After the recent terrorist murders of Jews in France, Belgium and Denmark, other Western European governments are beginning to understand that it is their legal and moral duty to protect the institutions of their Jewish minority.
Yet on this issue, Switzerland lags far behind other countries. This is particularly worrying in light of the deadly shooting in 2001 in a Zurich street, where an Israeli rabbi (recognizable as a Jew by his clothing) was murdered. The case has never been solved.
Switzerland has a population of 8.4 million; less than 18,000 are Jews.
The largest Jewish organization is the nominally orthodox Federation of Jewish communities (SIG). It has, at most, 12,000 members. Assessments by Swiss intelligence agencies and police over the past two years have shown that there are substantial threats against Jewish institutions there.

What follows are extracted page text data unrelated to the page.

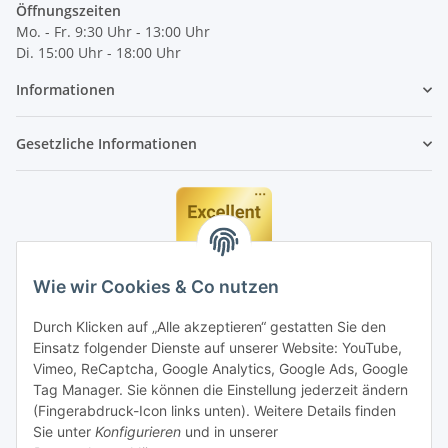
Öffnungszeiten
Mo. - Fr. 9:30 Uhr - 13:00 Uhr
Di. 15:00 Uhr - 18:00 Uhr
Informationen
Gesetzliche Informationen
Wie wir Cookies & Co nutzen
Durch Klicken auf „Alle akzeptieren“ gestatten Sie den
Einsatz folgender Dienste auf unserer Website: YouTube,
Vimeo, ReCaptcha, Google Analytics, Google Ads, Google
Tag Manager. Sie können die Einstellung jederzeit ändern
(Fingerabdruck-Icon links unten). Weitere Details finden
Sie unter
Konfigurieren
und in unserer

Because Switzerland is a federal state, it is sometimes unclear when security is the responsibility of the national government, the canton (province), or the municipality in which an institution is located. Overall, Jewish community security costs are estimated to be from $5 -7 million dollars a year, a large amount for such a small group.
The discussion on who is responsible for security (and paying for it) has been going on for several years. Only in October 2017 did the Swiss government admit for the first time that it has a duty to protect the Jewish minority –without saying how it would provide or pay for this security.
At the end of 2016, for example, it was scandalously suggested that Jews should create a fund with their own money in order to take care of their security. Some funds have been made available for one Jewish community in Zurich by the cantonthough these are not destined for security. For the other communities and synagogues in the town, no funds are provided.
The situation is particularly problematic in the third largest — and 212 year old — Jewish community of Basel, which faces a huge deficit and ultimately perhaps bankruptcy. It currently has the choice between reducing activities or having less security. First the government of the canton — and then the parliament (Grosser Rat) — voted down subsidizing security measures. The parliament has also refused to increase financing of the police force, despite the general terror threat in Europe and Switzerland.
But after the lethal Christmas market attack by a Muslim terrorist in Berlin in December 2016, measures were taken in Switzerland last year to protect Christmas markets. A heavily armed police presence was introduced, and several Christmas markets were fortified. Funding for these security measures was provided by the state.
One might recall some other elements of the unfriendly past attitudes of Switzerland to its Jews.
Switzerland only reluctantly granted its Jews full emancipation under US and French economic pressure. Switzerland was also the first European country to outlaw Jewish ritual slaughter in 1894; this was part of a desire to stop Jewish immigration from Eastern Europe.
During the Second World War, some of the Jews who fled from the Nazis were allowed in, but many others were returned to Nazi-occupied countries, where they faced lethal risks. After the war, a concentrated effort was made to force almost all of the 22,500 refugee Jews in the country to leave.
In the 1990s, it became known that Swiss banks had been systematically stalling efforts of Holocaust survivors to obtain money that their murdered relatives had placed there. In 1997, a case where a leading Swiss bank was caught destroying documents on dormant Jewish accounts shook the country to the core.
Ultimately the World Jewish Congress brought two American political adversaries together — US President Bill Clinton, a Democrat, and New York Republican Senator Al D’Amato. They took an interest in the dormant bank accounts issue, which led to pressure on Switzerland.
A commission led by the former Chairman of the US Federal Reserve, Paul Volcker, investigated the dormant bank accounts issue. One scandal it discovered was that the deposits in many such accounts had been eaten away by annual bank fees and service charges — or had simply been transferred to the banks’ profits.
The then-president of Switzerland, Jean-Pascal Delamuraz, claimed that Jewish organizations were trying to “blackmail Switzerland into paying them large sums of money to destabilize Switzerland and destroy its banking industry.” This made the scandal even bigger. His apology was considered insufficient.
In recent months, several American Jewish organizations and even US politicians have started to take an interest in Switzerland’s discriminatory attitude toward the security of Jewish institutions. If the Swiss authorities do not act in the near future in a substantial way on this issue, they may risk yet another scandal abroad.
But it would be far worse if a terrorist attack on a Jewish institution would happen before then.